In the past I’d kind of fixated on I Peter 3:1-6, with verses 5 and 6 giving me especial trouble as a trailing spouse:

In the same way, you wives must accept the authority of your husbands. Then, even if some refuse to obey the Good News, your godly lives will speak to them without any words. They will be won over by observing your pure and reverent lives. Don’t be concerned about the outward beauty of fancy hairstyles, expensive jewelry, or beautiful clothes. You should clothe yourselves instead with the beauty that comes from within, the unfading beauty of a gentle and quiet spirit, which is so precious to God. This is how the holy women of old made themselves beautiful. They put their trust in God and accepted the authority of their husbands. For instance, Sarah obeyed her husband, Abraham, and called him her master. You are her daughters when you do what is right without fear of what your husbands might do.

Oh I knew that verse 7 existed, but maybe only in the New International or King James Versions, which are much more patronizing.

So anyway, prompted by Michael Card, I went and read all of I Peter 3, including verse 7 in the New Living Translation:

In the same way, you husbands must give honor to your wives. Treat your wife with understanding as you live together.
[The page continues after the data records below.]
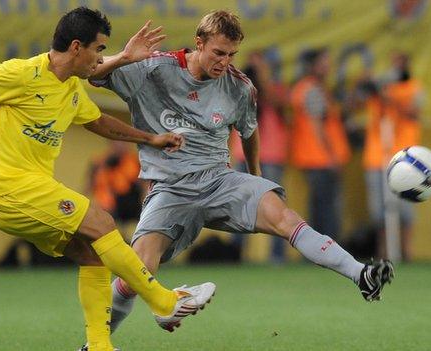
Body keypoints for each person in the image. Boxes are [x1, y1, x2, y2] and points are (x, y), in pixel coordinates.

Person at [89, 10, 395, 334]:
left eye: (232, 54)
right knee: (137, 271)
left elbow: (249, 132)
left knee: (285, 218)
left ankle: (360, 274)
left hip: (220, 179)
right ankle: (95, 342)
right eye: (218, 53)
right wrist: (123, 57)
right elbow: (92, 74)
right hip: (170, 187)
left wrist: (256, 175)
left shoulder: (239, 87)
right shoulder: (153, 69)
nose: (224, 62)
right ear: (199, 43)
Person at [0, 7, 215, 351]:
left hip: (27, 194)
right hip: (6, 189)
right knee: (102, 222)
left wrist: (150, 138)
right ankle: (164, 302)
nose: (100, 57)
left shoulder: (70, 89)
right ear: (76, 47)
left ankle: (98, 346)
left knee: (91, 254)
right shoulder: (22, 73)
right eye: (99, 48)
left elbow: (99, 122)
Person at [363, 53, 424, 262]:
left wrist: (390, 98)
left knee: (406, 209)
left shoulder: (413, 87)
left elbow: (415, 112)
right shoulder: (378, 89)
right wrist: (368, 84)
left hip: (406, 158)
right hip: (376, 157)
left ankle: (407, 252)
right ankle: (384, 253)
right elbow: (356, 103)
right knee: (379, 211)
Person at [290, 48, 350, 240]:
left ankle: (318, 250)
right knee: (326, 208)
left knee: (320, 206)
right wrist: (332, 156)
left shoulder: (310, 88)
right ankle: (328, 252)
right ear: (313, 65)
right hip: (320, 158)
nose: (328, 66)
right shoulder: (312, 90)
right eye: (324, 62)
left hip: (315, 157)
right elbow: (317, 126)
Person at [242, 50, 290, 263]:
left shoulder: (276, 88)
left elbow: (279, 105)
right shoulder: (238, 87)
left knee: (274, 206)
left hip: (270, 154)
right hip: (241, 153)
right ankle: (236, 256)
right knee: (236, 205)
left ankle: (277, 255)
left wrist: (263, 77)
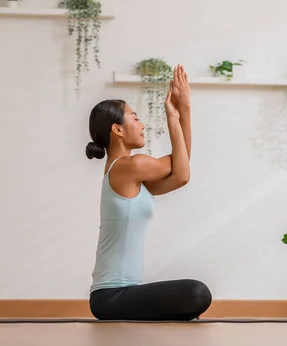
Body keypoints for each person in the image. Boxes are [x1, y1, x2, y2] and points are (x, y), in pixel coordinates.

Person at [85, 64, 212, 321]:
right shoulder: (129, 167)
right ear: (117, 129)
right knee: (197, 293)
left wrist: (182, 112)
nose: (142, 124)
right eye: (134, 118)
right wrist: (178, 113)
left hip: (119, 294)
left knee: (194, 296)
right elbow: (182, 166)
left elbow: (181, 172)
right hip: (111, 296)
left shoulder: (131, 174)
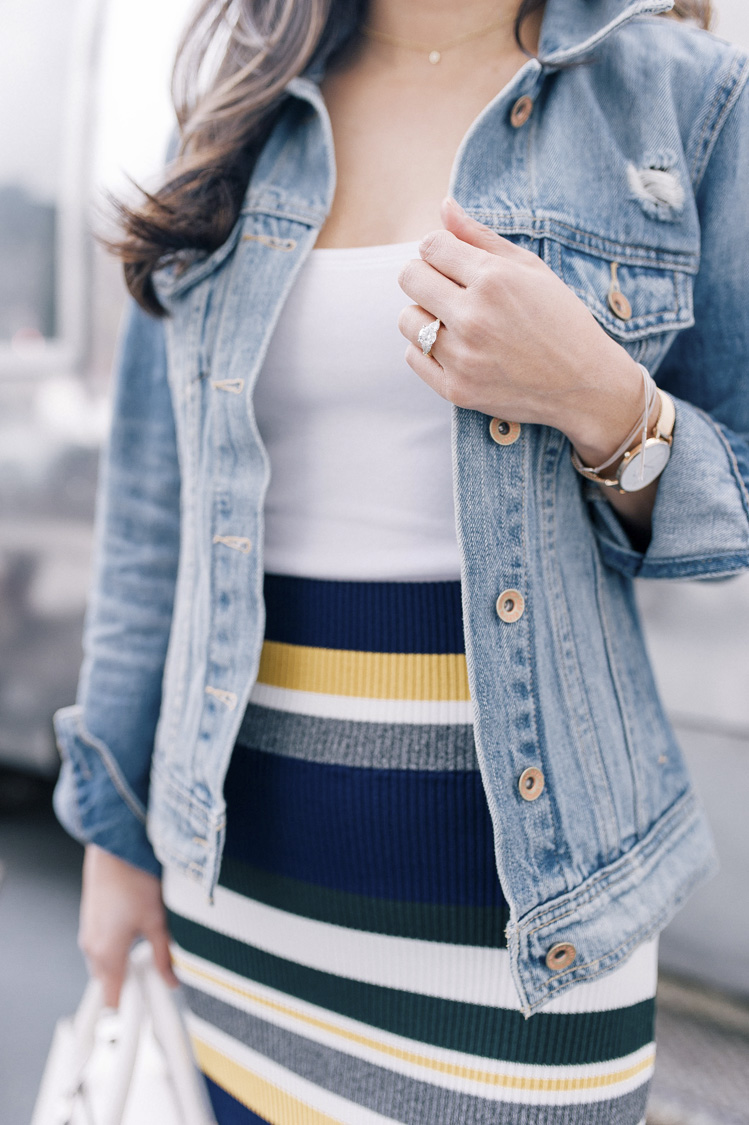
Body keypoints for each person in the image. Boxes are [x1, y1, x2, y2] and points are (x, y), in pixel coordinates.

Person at [53, 0, 749, 1121]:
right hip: (236, 893)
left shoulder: (686, 99)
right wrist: (115, 840)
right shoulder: (238, 109)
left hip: (528, 924)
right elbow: (149, 531)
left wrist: (602, 403)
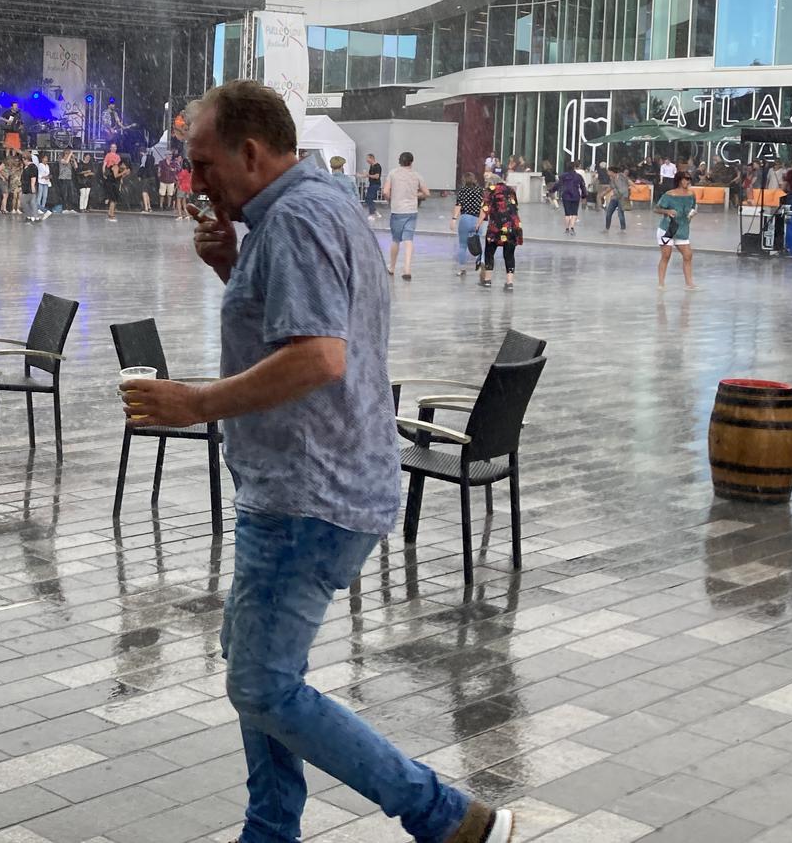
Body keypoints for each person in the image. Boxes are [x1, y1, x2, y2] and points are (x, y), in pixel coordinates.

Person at [121, 81, 514, 843]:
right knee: (253, 662)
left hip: (309, 491)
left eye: (203, 164)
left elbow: (317, 358)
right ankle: (271, 830)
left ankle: (447, 818)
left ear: (252, 152)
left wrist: (195, 402)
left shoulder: (296, 219)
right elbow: (299, 323)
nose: (193, 182)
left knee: (261, 681)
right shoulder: (316, 204)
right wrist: (234, 266)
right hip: (318, 478)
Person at [382, 151, 429, 281]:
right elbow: (426, 193)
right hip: (412, 211)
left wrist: (390, 199)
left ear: (399, 161)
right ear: (411, 162)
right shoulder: (416, 175)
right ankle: (407, 269)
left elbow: (385, 191)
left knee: (396, 240)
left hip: (397, 210)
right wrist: (415, 195)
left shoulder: (392, 174)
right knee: (408, 239)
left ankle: (392, 266)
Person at [656, 170, 699, 289]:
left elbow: (692, 207)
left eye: (689, 179)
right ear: (679, 180)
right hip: (668, 229)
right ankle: (661, 283)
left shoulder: (691, 194)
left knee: (688, 255)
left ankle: (689, 283)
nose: (687, 181)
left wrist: (692, 214)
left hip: (683, 228)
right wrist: (667, 211)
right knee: (666, 255)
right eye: (685, 178)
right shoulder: (669, 194)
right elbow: (657, 208)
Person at [480, 174, 522, 290]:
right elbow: (515, 206)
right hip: (512, 226)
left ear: (491, 183)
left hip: (496, 227)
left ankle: (487, 280)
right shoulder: (511, 190)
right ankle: (509, 282)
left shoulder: (490, 191)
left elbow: (485, 209)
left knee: (489, 252)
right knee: (509, 254)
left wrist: (478, 224)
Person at [452, 172, 485, 277]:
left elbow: (458, 205)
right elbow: (483, 207)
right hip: (477, 220)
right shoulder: (480, 191)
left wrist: (454, 219)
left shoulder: (462, 191)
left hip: (465, 219)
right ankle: (481, 264)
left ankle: (462, 269)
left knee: (462, 246)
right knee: (478, 245)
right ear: (474, 179)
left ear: (464, 180)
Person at [555, 160, 586, 234]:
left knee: (567, 213)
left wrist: (551, 190)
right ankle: (572, 227)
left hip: (566, 195)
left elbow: (558, 185)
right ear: (574, 167)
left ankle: (566, 229)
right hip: (576, 195)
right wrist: (584, 195)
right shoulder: (579, 176)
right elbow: (582, 186)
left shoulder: (563, 176)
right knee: (574, 213)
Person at [26, 151, 53, 222]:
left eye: (47, 158)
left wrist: (48, 177)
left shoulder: (47, 166)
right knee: (40, 195)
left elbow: (48, 173)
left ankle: (42, 208)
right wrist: (44, 177)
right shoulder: (40, 165)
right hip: (41, 181)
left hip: (46, 182)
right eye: (45, 158)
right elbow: (39, 174)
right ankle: (38, 208)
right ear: (42, 159)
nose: (46, 160)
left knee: (45, 196)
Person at [603, 161, 630, 231]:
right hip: (615, 197)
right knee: (608, 213)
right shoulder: (612, 179)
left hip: (622, 198)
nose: (607, 173)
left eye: (608, 171)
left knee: (620, 214)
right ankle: (607, 228)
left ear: (612, 172)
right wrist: (603, 194)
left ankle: (623, 229)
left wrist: (635, 187)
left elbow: (627, 184)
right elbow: (611, 187)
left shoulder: (621, 176)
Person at [102, 145, 124, 221]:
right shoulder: (108, 155)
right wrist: (104, 173)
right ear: (110, 148)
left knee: (114, 198)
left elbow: (120, 168)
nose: (114, 148)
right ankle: (111, 214)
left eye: (115, 147)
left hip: (115, 178)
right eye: (112, 147)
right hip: (110, 177)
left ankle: (111, 213)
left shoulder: (118, 157)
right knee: (113, 197)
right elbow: (104, 164)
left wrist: (121, 178)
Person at [52, 148, 74, 214]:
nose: (68, 154)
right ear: (65, 153)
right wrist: (70, 155)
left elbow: (76, 166)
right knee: (64, 194)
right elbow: (65, 162)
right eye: (67, 153)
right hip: (63, 178)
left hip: (69, 178)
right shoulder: (60, 158)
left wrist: (73, 160)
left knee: (70, 194)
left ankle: (70, 208)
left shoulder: (69, 160)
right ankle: (64, 208)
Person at [363, 153, 382, 220]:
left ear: (372, 158)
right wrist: (361, 175)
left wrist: (368, 175)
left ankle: (372, 214)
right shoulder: (371, 166)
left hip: (375, 184)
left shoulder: (377, 166)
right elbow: (369, 175)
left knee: (369, 198)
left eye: (367, 159)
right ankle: (375, 212)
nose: (367, 160)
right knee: (367, 199)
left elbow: (377, 176)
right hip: (372, 184)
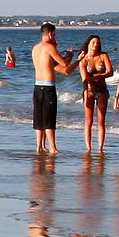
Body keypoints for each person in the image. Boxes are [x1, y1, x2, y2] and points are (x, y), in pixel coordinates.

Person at [29, 22, 72, 153]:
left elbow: (49, 63)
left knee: (39, 118)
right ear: (50, 34)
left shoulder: (35, 48)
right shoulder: (49, 48)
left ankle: (40, 146)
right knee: (49, 117)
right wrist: (70, 54)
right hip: (48, 86)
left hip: (37, 85)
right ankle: (53, 147)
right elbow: (64, 64)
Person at [74, 33, 111, 154]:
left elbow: (110, 72)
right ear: (88, 44)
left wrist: (98, 76)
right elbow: (84, 78)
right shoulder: (83, 60)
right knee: (88, 121)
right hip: (89, 90)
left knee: (101, 121)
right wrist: (86, 90)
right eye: (93, 42)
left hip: (102, 90)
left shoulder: (103, 56)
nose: (96, 45)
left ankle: (100, 147)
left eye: (98, 43)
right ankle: (88, 147)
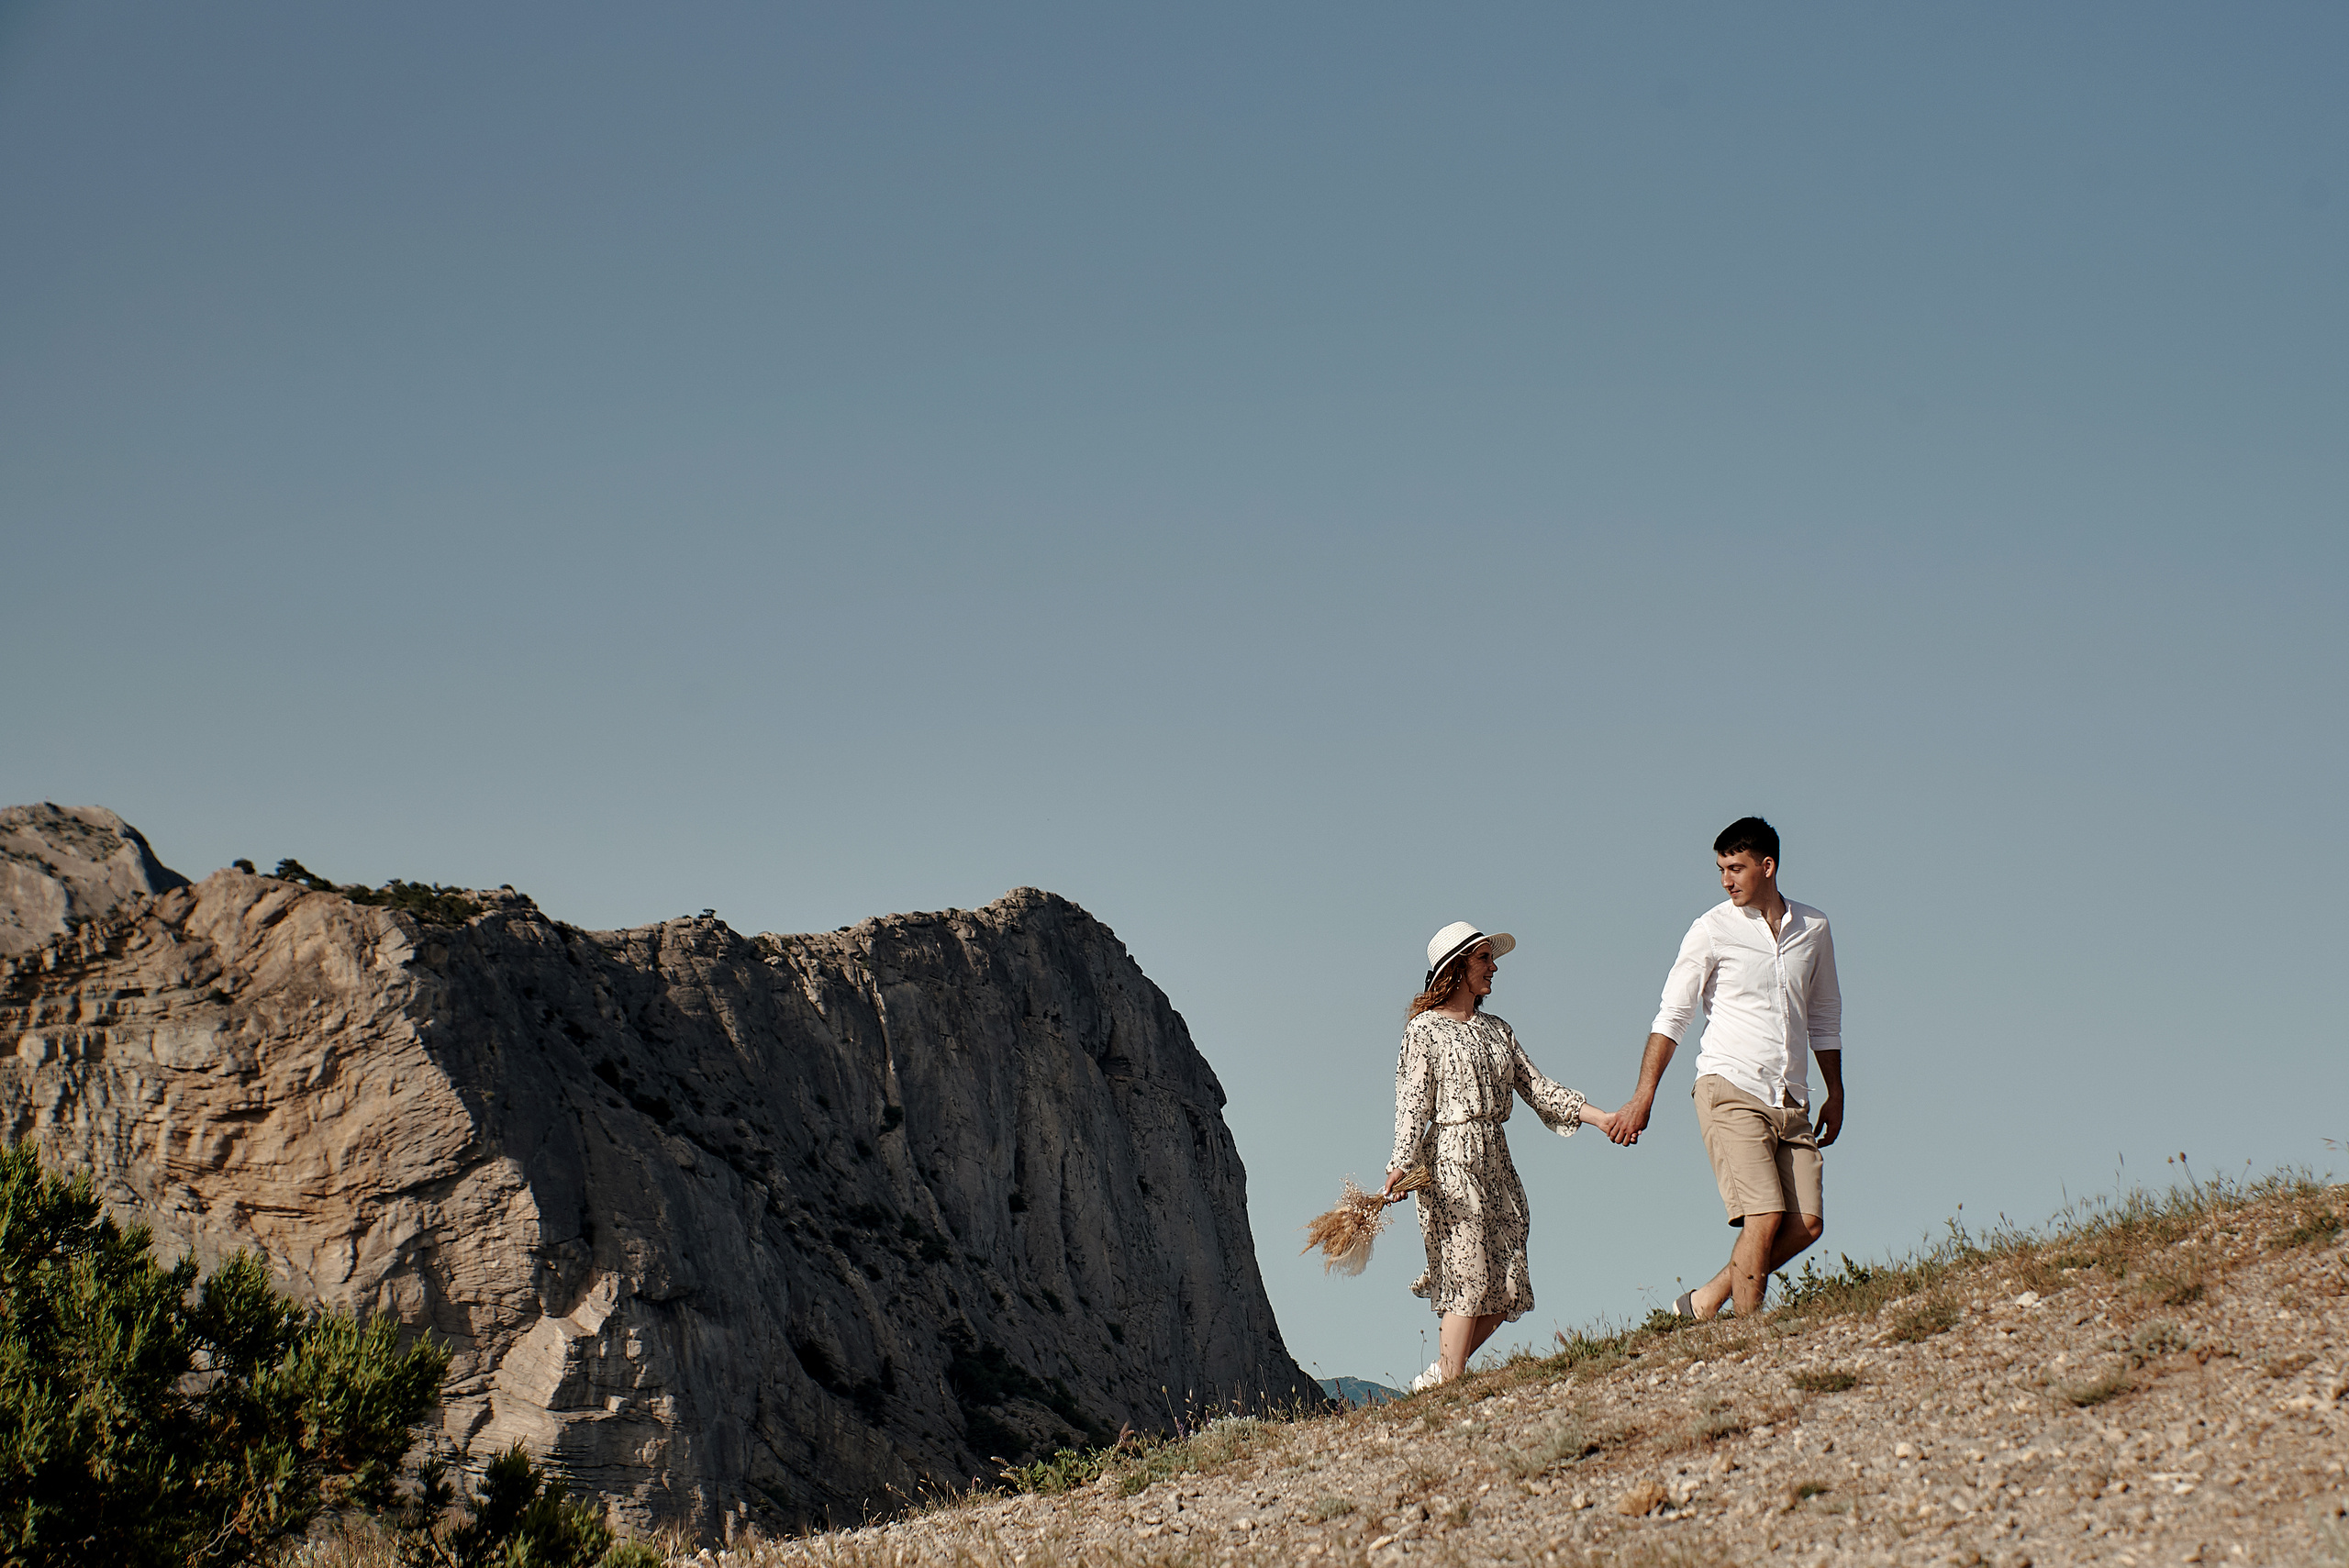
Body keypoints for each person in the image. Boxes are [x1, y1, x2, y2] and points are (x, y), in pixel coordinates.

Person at [1607, 817, 1842, 1319]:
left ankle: (1706, 1300)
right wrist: (1643, 1095)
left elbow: (1823, 1016)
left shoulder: (1814, 929)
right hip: (1729, 1086)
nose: (1726, 880)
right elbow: (1672, 1015)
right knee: (1764, 1214)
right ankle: (1746, 1335)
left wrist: (1835, 1091)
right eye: (1721, 869)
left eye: (1736, 868)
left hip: (1790, 1096)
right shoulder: (1710, 929)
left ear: (1768, 866)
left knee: (1806, 1222)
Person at [1380, 922, 1618, 1390]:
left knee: (1506, 1282)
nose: (1494, 968)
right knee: (1465, 1273)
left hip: (1496, 1160)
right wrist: (1398, 1166)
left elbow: (1538, 1089)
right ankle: (1449, 1383)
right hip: (1450, 1160)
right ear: (1456, 968)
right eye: (1484, 959)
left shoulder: (1498, 1031)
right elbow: (1412, 1105)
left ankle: (1437, 1379)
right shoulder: (1424, 1031)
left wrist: (1600, 1117)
She may be weaker than you are, but she is your equal partner in God’s gift of new life. Treat her as you should so your prayers will not be hindered.

And this Bible verse, this amazing, freeing, validating, liberating Bible verse, it was neither underlined nor starred in my Bible. WHY EVER NOT?!?! This is a Bible I’ve used for six years. Six years of reading the previous verses and feeling the weight of their burden, but never noticing verse 7 just below them?

These words are such a balm for my soul. Right there in verse 7 Peter calls me, as a wife, an equal partner. An equal partner. And this particular version tells husbands that they MUST give honor to their wives. Must?? That’s a much more commanding tone than NIV or KJV.

So I did what I usually do when a verse strikes my fancy: I looked up the Greek words on Bible Hub.

  • Give — to assign or apportion, to render; from the Greek aponemontes
  • Honor – to accord or apportion honor, pay respect, perceived weight or value, from the Greek timen
  • Understanding – knowledge, wisdom; from the Greek gnosin
  • Weaker – weak, depleted, without sufficient strength (mostly physically); from the Greek asthenestero
  • Equal partner – joint heir, participant, coinheritor; used of believers sharing inheritance with Christ; from the Greek synkleronomois
  • Hindered – puts obstacles in the way of a moving object (this made me wonder, is the thing that the mistreatment of women hinders the movement of the Gospel?); to sharply impede or cut off what is desired or needed; from the Greek enkoptesthai

Basically, Peter is instructing husbands to assign appropriate honor and respect (there it is again, a woman’s heart-need for respect) to their wives, because they are valuable and worthy, and to live with their wives in a wise and understanding way (“It’s not about the nail” comes to mind), because she is a joint heir, co-inheritor, and equal partner in Christ. And why should they do this? So the work of God won’t be blocked or shortchanged in their lives.

Of course Eugene Peterson’s The Message interpretation is even better:

The same goes for you husbands: Be good husbands to your wives. Honor them, delight in them. As women they lack some of your advantages. But in the new life of God’s grace, you’re equals. Treat your wives, then, as equals so your prayers don’t run aground.

But even if you stick with a strict translation and some Greek background, you will not get the same thing out of Peter that I have been getting for years (on the surface): a man at the top calling all the shots. Instead you will get: EQUAL PARTNER. A wife is her husband’s equal partner.

It brings me to my knees in thanksgiving to have a Lord whose gospel of life reframes everything human beings tried to twist His perfect Edenic world into. So I’m now laying to rest my last reservation with Peter. Peter and I can now be completely at peace. And I can now rejoice that Peter — and God — calls me my husband’s equal partner.